9 December 2014

The universes

Endless space. That is the container.

People all think of our 'universe' as the ultimate container for everything we know and could comprehend.

Some have suggested the idea of other universes in a sort of 'multiverse', however there is no multiverse, nor is our universe anything in itself but a spread of matter from a central point (singularity/ 'big bang'). Endless spreads of matters such as our own in all likeliness exist throughout space.

Space doesn't have borders or limits to its expanse and size, because it is not a measurable object spanning a distance or a container, it simply 'is', it's nothingness and the container for all that isn't nothingness as well as its own infinite vacuum.
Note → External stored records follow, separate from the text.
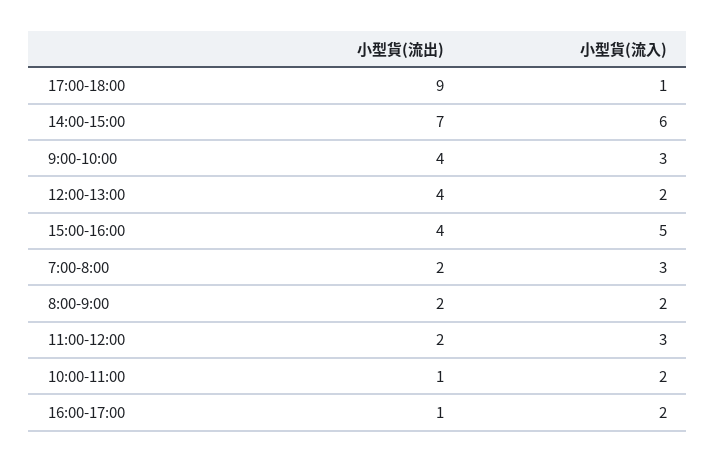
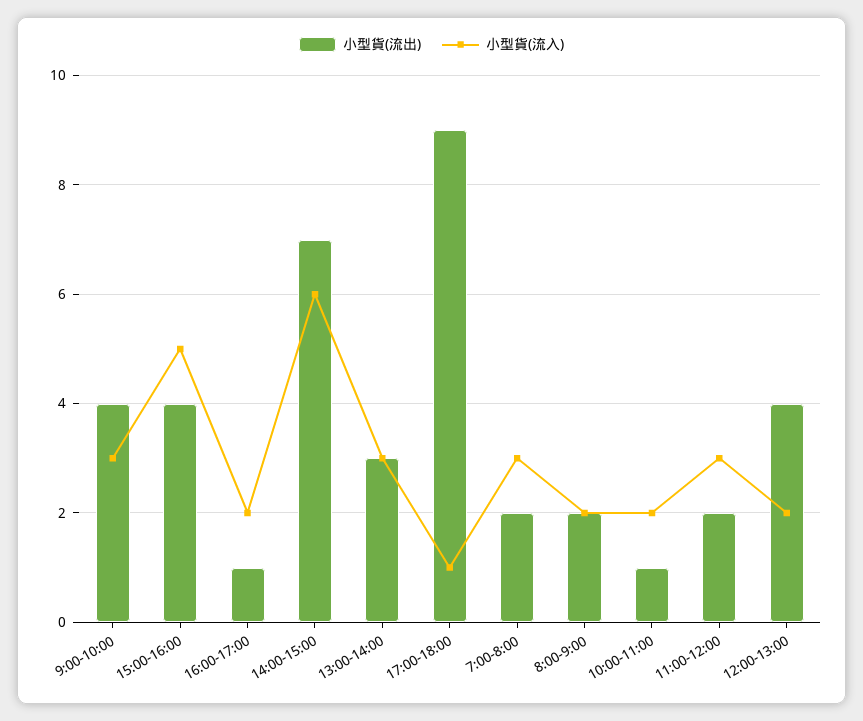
  {
    "小型貨(流出)": {
      "17:00-18:00": 9,
      "14:00-15:00": 7,
      "9:00-10:00": 4,
      "12:00-13:00": 4,
      "15:00-16:00": 4,
      "7:00-8:00": 2,
      "8:00-9:00": 2,
      "11:00-12:00": 2,
      "10:00-11:00": 1,
-     "16:00-17:00": 1
+     "16:00-17:00": 1,
+     "13:00-14:00": 3
    },
    "小型貨(流入)": {
      "17:00-18:00": 1,
      "14:00-15:00": 6,
      "9:00-10:00": 3,
      "12:00-13:00": 2,
      "15:00-16:00": 5,
      "7:00-8:00": 3,
      "8:00-9:00": 2,
      "11:00-12:00": 3,
      "10:00-11:00": 2,
-     "16:00-17:00": 2
+     "16:00-17:00": 2,
+     "13:00-14:00": 3
    }
  }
Don't define space as our universe, for our universe is within space, and that definition limits the minds eye on the subject. Just as there are solar systems, galaxies, galactic clusters, everywhere in our existence at the smallest and largest levels we know, we see consolidations of matter at points, all part of a larger thing - from the atoms spaced apart in what we see as solid objects such as our own body or a plank of wood, to the very planets and galaxies. To universes, probably spread endlessly throughout infinite space.

What are your thoughts on the origin of the singularities ('big bang points') from which universes originate? Were they perhaps themselves a universe once, that over endless billions of years of gravitational pull of its own galaxies together once again reached a sort of 'singularity mass'?